What is special about these amino acids? One possibility is that the six amino acids represent a sequence recognized by the ER machinery as a signal for ER export. The amino acids 1105-1110 are conserved in a paralogue, slo3 (23), and orthologues of the MaxiK channel. However, there is no similarity at the primary sequence level with previously identified ER forward trafficking determinants. Interestingly, however, Sevier et al. (24) showed that the secondary structure of a short sequence of amino acids involved in ER export in vesicular stomatitis virus G protein forms a short α-helix. A secondary structure prediction by using the PredictProtein server of the European Molecular Biology Laboratory (Heidelberg) indicates that residues 1105-1110, along with several neighboring residues of the MaxiK channel, are also predicted to form a short α-helix. Further analysis of other short sequences of amino acids involved in efficient ER export of other proteins such as the ionotropic glutamate receptor δ2, the inwardly rectifying potassium channel (Kir2.1), the dopamine D1 receptor, the vesicular stomatitis virus G protein, and the sulfonylurea receptor (11-15) show an interesting consensus of secondary structure. Although there is no consensus sequence among these proteins for a critical ER export region, each portion identified to be involved in ER export is predicted to form a short α-helix. It is possible that the ER machinery detects a critical secondary structure to assess the quality of all of these proteins.

As previously mentioned, the apical expression of the renal MaxiK channel was indispensable for net potassium secretion in the CCD (6, 21). We have identified a sequence of amino acids located in the C terminus that is necessary for MaxiK apical expression in polarized CCD cells. The WT protein localizes to the apical membrane in M-1 cells, consistent with a role for the renal MaxiK channels in potassium secretion. Although surface delivery of the tested mutants was not affected as in nonpolarized COS-7 cells, polarized distribution to the apical domain was abolished when the protein was truncated after residue 1117 but not after residue 1123. This result clearly indicates that residues 1117-1123 contain information necessary for apical MaxiK channel expression.
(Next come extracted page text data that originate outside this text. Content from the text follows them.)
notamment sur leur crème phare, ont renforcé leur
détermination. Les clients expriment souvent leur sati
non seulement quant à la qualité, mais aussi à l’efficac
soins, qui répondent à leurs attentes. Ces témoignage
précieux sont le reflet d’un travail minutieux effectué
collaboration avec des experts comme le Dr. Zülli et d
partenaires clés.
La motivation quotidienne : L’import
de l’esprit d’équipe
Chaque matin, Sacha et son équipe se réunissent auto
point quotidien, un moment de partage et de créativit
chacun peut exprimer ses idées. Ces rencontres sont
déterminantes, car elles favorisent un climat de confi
To our knowledge, the identified sequence (NAGQSRA) in the MaxiK channel does not share sequence similarity with any previously described trafficking and sorting determinants, including endocytosis signals. Therefore, this finding indicates either that the MaxiK channel undergoes direct targeting to the apical membrane or that this sequence represents a previously uncharacterized apical membrane retention signal. In summary, we have identified two cytoplasmic trafficking determinants responsible for the apical and surface expression of the MaxiK channel in CCD cells.